The survival of the House GOP's debt limit hike, the one they hammered out during the retreat, depends -- like everything else around here -- on the support of wayward conservatives. At an early afternoon roundtable, sponsored by the Heritage Foundation, some of the most notable GOP holdouts were asked again and again if they could back the bill, one that doesn't require spending cuts in a temporary debt limit increase.
They were mixed. "I'm a 'no' on anything until someone's made the case that I should vote yes," said Rep. Justin Amash, one of the Republicans booted from the Budget Committee at the end of last year. "Our messaging has not been very strong and the public is not behind us."
That, according to Rep. Jeff Duncan, was the point. He was right on messaging, starting his hype session by counting the days (1364) since the U.S. Senate passed a budget. Shaming them would bring the country around to the GOP's position. "It's a test for all of us," he said, "for conservatives across America to really rally behind something that has reform efforts tied to it."

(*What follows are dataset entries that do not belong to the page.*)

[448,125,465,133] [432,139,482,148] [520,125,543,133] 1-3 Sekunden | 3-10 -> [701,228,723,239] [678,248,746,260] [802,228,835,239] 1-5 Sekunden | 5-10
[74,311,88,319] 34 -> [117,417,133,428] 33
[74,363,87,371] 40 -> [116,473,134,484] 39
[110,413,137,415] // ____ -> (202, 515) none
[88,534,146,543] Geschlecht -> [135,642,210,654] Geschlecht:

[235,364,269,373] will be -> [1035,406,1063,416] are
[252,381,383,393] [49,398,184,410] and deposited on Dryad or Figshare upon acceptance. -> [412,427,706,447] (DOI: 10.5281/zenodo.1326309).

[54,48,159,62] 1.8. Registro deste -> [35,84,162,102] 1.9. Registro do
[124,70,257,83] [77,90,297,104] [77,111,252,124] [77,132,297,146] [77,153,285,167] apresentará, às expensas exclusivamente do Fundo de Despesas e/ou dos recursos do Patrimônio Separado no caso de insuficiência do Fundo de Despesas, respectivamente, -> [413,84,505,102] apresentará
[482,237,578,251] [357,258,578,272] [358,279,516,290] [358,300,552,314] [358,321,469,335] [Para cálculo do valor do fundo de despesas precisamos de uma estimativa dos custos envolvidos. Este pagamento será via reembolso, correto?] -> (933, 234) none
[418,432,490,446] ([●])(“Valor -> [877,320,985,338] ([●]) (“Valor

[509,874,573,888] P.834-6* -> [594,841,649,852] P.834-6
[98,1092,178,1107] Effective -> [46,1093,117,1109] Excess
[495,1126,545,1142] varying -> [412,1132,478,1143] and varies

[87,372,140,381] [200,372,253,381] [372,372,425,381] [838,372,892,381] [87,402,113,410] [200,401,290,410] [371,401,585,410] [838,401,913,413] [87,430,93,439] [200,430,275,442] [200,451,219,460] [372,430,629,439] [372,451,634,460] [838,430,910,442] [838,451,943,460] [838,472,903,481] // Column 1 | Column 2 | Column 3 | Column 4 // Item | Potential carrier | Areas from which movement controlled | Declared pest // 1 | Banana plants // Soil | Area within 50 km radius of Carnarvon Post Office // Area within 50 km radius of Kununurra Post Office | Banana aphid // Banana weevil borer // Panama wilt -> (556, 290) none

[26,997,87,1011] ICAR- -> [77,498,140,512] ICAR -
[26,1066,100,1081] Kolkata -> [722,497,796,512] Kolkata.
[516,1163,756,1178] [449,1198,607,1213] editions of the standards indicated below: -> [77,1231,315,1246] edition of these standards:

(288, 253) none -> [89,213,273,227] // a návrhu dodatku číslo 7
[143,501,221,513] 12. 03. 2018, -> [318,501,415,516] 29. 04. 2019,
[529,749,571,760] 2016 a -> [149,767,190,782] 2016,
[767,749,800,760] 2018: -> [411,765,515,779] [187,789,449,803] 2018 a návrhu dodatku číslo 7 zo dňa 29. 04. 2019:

Rep. Raul Labrador made the best case for backing Boehner this time. "I'm okay with what leadership is doing right now because they actually have an agenda: Pass a balanced budget in 10 years." A skeptical conservative in the audience asked whether Republicans were punting, for the umpteenth time, and getting no cuts. "We're not getting nothing in return," said Labrador. "We're asking for a budget."
But what kind of a budget, Rep. Tim Huelskamp, whose very name now sends leadership into spasms of annoyance, wondered whether the party had been sold a sow's ear. "You can pass a budget that's one page and it meets the requirements of the act. You can say, 'hey, we like the budget control act,' and that fits."